# Passage to read:
--- Begin ---

So could other e-paper displays achieve good-quality colour and
video while also maintaining the low-energy demands and high
resolution of monochrome electrophoretic displays?
There are several contenders out there. The latest approach, and
perhaps the most promising, uses photonic crystals. It has the
potential to rival traditional LCD and plasma screens in terms of
colour quality because it enables entire pixels to be tuned to
specific wavelengths of light - in some cases, at eye-catching
speeds.
Opalux, a spin-off company from the University of Toronto,
Canada, which has created Photonic InkMovie Camera (P-Ink), says
the advantage of tunable pixels is high colour intensity. For
example, colour LCDs require red, green and blue sub-pixels in
order to produce full colour. So if you want to display, say, pure
red, then at best only one-third of the display will actually
appear red. Not so if every pixel can be individually tuned to
reflect a specific colour.
In contrast, E-Ink's approach to colour has simply been to
colour white pixels with filters. This means that the resolution
suffers - because what would count as a pixel in monochrome
displays now has to act like a sub-pixel. Furthermore, filters tend
to degrade the quality of displays: "If you start to use filters
you're throwing away photons," explains Edwin Thomas, who has
developed chemically tunable photonic crystals at MIT.
Opalux is already working with display firms to produce
next-generation prototypes, says its head of technology, Andre
Arsenault. But, he says, this is a long-term endeavour. In the
short term, the company is focused on more niche applications such
as battery-level indicators.

--- End ---

# Listing:

--- Begin ---

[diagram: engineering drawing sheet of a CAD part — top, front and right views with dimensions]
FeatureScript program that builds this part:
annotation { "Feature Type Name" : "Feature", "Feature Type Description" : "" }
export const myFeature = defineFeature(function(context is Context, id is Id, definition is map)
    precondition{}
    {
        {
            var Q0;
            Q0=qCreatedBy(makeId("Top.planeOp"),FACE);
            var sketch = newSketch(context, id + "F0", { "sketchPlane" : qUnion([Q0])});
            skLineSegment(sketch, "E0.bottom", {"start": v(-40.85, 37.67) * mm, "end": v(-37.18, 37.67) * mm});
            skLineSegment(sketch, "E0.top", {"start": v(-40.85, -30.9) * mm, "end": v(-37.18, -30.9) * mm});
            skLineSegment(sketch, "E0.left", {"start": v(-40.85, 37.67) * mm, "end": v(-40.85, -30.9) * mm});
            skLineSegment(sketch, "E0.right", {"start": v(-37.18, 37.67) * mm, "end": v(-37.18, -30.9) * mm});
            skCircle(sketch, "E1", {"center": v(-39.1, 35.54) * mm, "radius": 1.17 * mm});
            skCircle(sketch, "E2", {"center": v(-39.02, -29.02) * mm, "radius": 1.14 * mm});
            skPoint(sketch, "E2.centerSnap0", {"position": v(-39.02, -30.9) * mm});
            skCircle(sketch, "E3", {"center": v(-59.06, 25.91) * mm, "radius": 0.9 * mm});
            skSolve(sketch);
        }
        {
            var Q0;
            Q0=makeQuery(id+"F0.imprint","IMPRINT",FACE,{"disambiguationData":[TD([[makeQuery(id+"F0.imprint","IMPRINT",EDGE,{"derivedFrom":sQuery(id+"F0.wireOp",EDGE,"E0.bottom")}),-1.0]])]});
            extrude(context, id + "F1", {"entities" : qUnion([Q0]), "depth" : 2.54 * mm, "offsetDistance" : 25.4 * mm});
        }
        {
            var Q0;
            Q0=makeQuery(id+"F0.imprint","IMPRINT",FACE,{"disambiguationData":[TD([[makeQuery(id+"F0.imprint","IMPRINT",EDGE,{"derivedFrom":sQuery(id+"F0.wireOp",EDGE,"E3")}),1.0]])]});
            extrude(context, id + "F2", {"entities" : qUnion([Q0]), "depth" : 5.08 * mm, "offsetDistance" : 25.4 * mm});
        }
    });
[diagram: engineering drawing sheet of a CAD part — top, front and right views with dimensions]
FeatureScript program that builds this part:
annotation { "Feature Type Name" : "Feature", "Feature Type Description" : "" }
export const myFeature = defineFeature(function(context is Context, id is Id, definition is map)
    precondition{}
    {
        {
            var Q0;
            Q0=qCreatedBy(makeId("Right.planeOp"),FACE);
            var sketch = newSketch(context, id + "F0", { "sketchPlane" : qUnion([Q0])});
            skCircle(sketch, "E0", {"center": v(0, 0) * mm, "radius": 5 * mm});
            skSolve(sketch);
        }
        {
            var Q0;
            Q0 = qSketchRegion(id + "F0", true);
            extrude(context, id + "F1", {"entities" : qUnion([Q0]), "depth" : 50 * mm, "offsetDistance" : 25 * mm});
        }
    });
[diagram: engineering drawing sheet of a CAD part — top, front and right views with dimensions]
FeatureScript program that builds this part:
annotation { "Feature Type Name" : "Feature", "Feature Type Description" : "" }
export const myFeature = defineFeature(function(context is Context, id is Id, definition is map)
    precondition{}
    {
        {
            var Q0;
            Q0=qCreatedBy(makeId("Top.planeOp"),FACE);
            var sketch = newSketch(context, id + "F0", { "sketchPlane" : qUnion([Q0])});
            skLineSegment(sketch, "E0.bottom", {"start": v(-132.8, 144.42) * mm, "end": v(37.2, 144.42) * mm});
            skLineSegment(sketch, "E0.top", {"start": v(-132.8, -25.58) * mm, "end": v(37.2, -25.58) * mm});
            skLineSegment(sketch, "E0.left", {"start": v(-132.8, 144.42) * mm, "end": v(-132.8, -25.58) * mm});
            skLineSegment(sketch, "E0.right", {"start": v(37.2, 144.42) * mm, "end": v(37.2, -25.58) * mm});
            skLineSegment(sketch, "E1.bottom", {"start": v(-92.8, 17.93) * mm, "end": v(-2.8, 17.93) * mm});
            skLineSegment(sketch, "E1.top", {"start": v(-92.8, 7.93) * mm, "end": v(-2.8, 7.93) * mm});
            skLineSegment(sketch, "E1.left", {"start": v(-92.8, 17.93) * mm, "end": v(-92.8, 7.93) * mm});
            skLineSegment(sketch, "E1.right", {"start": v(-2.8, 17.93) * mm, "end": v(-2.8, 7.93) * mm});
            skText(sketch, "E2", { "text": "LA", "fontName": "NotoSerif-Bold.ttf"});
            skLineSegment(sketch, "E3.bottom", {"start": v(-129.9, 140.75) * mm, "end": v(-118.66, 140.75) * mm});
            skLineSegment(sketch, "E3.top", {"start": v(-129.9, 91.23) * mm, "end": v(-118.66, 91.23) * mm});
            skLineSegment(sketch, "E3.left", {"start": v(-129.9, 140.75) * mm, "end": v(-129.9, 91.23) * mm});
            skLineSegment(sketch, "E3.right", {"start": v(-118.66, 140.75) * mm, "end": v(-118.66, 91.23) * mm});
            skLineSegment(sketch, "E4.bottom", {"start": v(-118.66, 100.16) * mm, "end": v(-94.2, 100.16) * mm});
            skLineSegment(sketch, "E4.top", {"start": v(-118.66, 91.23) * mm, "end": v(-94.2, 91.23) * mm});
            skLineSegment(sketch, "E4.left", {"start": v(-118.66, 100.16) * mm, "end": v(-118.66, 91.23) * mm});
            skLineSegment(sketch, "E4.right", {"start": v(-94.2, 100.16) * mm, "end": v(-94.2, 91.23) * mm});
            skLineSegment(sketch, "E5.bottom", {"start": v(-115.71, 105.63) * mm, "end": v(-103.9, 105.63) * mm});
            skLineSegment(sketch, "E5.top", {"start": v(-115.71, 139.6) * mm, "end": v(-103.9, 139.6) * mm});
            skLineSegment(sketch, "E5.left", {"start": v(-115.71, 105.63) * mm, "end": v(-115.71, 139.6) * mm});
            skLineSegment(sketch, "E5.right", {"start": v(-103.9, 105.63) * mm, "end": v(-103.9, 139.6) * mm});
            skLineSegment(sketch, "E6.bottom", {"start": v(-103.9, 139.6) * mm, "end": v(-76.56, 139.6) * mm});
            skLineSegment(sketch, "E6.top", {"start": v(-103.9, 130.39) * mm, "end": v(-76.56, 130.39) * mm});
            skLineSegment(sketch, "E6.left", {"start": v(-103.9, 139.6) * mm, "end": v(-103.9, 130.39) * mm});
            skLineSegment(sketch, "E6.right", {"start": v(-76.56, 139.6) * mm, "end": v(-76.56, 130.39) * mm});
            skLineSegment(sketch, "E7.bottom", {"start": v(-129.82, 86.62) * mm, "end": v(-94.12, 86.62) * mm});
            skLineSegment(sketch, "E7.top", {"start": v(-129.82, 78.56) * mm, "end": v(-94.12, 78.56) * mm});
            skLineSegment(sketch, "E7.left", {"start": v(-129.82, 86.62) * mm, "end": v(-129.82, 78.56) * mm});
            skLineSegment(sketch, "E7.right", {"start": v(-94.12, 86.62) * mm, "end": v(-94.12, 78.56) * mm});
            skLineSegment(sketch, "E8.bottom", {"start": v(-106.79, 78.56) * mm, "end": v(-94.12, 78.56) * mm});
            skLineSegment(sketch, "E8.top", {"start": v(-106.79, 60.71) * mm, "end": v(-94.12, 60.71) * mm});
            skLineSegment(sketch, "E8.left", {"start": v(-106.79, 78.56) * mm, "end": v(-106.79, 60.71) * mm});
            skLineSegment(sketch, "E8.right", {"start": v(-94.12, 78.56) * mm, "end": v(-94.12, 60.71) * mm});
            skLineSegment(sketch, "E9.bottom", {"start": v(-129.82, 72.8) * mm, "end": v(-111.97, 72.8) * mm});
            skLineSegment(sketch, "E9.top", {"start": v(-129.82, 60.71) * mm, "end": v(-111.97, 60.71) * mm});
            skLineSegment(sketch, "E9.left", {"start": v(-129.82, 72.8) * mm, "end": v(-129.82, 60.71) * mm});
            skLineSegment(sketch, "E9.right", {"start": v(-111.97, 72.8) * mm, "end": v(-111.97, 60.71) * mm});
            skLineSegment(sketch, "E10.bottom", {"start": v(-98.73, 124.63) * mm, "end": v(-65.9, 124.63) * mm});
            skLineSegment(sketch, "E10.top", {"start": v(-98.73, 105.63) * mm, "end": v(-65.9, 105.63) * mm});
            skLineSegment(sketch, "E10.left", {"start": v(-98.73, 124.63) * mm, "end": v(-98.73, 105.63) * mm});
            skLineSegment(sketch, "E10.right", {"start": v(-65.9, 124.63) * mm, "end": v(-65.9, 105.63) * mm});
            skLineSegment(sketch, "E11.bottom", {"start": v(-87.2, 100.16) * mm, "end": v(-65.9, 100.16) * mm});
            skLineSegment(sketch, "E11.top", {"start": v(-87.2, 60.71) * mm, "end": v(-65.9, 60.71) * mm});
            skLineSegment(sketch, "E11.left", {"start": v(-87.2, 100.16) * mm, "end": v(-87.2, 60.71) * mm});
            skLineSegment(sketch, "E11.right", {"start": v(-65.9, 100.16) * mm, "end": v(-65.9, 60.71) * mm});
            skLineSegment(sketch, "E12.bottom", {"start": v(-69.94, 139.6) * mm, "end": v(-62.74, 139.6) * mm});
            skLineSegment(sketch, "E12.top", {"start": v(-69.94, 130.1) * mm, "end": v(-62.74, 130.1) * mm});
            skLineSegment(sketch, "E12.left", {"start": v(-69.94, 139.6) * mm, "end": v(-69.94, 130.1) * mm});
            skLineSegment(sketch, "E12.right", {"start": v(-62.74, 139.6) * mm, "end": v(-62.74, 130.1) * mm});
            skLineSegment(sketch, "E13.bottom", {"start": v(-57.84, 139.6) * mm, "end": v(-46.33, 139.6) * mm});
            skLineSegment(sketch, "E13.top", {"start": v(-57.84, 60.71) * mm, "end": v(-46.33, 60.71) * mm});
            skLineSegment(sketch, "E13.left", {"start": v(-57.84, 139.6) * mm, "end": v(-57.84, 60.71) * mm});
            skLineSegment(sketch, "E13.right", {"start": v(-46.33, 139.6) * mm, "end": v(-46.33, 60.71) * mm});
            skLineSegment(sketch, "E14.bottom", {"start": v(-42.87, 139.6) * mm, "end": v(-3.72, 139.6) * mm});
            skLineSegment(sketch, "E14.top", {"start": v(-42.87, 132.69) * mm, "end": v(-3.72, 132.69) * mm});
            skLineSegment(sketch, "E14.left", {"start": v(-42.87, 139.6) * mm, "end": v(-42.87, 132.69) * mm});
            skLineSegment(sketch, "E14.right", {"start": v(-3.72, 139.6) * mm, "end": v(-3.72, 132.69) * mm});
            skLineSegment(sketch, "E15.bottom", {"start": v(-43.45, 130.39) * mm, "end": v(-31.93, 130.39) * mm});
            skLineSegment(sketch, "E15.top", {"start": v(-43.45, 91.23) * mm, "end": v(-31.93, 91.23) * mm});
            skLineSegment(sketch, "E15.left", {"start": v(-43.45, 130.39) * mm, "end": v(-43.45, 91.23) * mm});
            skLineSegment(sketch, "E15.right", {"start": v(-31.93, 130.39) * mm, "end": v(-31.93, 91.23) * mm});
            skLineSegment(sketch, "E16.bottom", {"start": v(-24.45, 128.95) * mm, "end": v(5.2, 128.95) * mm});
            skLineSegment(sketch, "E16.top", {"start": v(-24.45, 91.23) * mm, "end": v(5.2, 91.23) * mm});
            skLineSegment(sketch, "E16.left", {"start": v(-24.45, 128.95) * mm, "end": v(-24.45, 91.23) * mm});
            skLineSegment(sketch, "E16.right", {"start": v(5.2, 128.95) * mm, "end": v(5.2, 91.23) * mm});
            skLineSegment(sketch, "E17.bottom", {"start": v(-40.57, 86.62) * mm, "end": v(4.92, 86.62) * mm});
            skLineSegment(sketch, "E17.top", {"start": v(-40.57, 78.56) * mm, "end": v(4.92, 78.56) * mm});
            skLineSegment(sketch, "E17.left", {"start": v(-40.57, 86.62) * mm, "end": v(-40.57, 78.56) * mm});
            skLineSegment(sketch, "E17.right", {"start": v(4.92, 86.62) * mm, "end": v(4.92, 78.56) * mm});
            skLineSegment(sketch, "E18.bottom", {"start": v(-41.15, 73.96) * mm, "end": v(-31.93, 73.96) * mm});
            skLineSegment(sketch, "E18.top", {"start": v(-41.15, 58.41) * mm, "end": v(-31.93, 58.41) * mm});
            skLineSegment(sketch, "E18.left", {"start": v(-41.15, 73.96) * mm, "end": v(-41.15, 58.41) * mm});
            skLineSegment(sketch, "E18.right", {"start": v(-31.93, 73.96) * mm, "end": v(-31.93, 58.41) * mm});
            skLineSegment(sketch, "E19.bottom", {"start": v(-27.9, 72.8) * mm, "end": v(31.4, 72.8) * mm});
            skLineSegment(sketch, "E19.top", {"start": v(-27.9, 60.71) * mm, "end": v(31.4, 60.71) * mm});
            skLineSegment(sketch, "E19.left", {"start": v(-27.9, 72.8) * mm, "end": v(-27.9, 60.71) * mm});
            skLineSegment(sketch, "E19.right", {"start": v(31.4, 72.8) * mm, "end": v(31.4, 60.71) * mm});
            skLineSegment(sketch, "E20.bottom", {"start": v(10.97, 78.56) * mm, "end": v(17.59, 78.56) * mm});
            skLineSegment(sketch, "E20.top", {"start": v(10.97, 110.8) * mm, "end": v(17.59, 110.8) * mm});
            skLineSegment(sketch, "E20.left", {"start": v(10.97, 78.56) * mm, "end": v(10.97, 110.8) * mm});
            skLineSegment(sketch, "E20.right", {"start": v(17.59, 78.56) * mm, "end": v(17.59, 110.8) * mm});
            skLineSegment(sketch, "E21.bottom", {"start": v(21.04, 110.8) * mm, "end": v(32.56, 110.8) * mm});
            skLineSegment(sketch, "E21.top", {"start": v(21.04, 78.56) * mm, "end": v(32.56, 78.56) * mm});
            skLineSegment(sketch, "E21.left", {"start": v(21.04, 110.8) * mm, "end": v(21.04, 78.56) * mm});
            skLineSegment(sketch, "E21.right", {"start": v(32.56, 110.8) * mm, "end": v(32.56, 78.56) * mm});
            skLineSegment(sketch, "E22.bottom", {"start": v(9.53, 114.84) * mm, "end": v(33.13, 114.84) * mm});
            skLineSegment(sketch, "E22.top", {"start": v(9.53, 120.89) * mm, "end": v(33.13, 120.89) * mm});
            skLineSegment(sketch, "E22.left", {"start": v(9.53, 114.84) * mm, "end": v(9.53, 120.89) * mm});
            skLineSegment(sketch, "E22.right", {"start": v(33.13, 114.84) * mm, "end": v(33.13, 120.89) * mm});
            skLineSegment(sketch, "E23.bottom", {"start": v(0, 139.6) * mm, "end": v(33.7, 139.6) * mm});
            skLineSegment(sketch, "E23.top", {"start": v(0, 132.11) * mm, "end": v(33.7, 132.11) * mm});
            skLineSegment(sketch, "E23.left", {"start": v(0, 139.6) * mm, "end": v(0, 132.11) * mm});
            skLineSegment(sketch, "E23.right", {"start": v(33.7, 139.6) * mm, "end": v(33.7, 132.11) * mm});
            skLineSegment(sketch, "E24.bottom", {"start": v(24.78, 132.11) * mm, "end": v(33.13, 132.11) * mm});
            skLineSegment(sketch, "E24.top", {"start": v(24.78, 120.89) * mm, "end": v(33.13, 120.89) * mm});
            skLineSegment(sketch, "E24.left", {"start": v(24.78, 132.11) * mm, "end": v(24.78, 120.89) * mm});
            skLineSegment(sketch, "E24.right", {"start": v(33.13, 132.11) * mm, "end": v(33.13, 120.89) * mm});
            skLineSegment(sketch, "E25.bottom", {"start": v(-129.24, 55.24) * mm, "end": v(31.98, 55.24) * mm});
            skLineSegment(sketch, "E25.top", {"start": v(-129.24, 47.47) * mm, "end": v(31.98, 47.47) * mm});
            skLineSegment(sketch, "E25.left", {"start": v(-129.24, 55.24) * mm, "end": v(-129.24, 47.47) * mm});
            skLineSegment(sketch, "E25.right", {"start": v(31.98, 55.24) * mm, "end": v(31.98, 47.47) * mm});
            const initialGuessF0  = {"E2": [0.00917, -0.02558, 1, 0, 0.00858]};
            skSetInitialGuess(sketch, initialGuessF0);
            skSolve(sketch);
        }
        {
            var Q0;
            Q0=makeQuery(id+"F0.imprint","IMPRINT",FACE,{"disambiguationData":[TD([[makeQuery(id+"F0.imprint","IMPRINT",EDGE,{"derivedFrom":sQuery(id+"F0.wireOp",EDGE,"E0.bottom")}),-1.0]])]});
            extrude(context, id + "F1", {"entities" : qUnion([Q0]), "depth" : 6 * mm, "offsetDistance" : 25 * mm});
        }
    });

--- End ---

# Problems and tasks:
a - Reproduce the e-paper display passage word for word, from "In contrast, E-Ink's" up to and including "crystals at MIT.".
b - Carry the passage about color e-paper displays forward from its final sentence.

# Results for each task:
a -
In contrast, E-Ink's approach to colour has simply been to
colour white pixels with filters. This means that the resolution
suffers - because what would count as a pixel in monochrome
displays now has to act like a sub-pixel. Furthermore, filters tend
to degrade the quality of displays: "If you start to use filters
you're throwing away photons," explains Edwin Thomas, who has
developed chemically tunable photonic crystals at MIT.

b -
Opalux is not yet able to retune its P-Ink pixels fast enough to
produce video, but there are other photonic-crystal systems that
can, such as that developed by David Snoswell, a former researcher
at Kodak Research UK and now at the University of Cambridge. "We
were getting sub-millisecond switching rates," he says.
Frustratingly for Snoswell, he was forced to abandon this work
when Kodak closed its UK research facility earlier this year. Even
so, the research demonstrates that photonic crystals are
potentially fast enough to create "field-sequential" colour
displays, says Snoswell, in which full colour is created by
flashing red, green and blue pulses in a single pixel one after the
other.
Meanwhile, the fastest monochrome pixel-switching that E-Ink is
willing to talk about having achieved is 50 milliseconds, the
equivalent of 20 frames per second - still too slow for video.
Nevertheless, E-Ink insists that it is on track to meet the
future demands of its customers. "Right now I can't see any
particular technology gaining momentum," says E-Ink's
vice-president of marketing, Sri Peruvemba. He says the company is
aiming to bring its colour displays to market by 2011, with video
to follow.
With others virtually certain to follow them, it looks for the
first time as though E-Ink will face some colourful
competition.
| The fluid world of e-paper |
|---|
| It's a trick that has long been used by nature to create
iridescence in opals and the vivid colours in chameleons' skins.
Arrange microscopic particles in periodic rows and, depending on
their size and spacing, you can start to influence the way light is
reflected off a surface.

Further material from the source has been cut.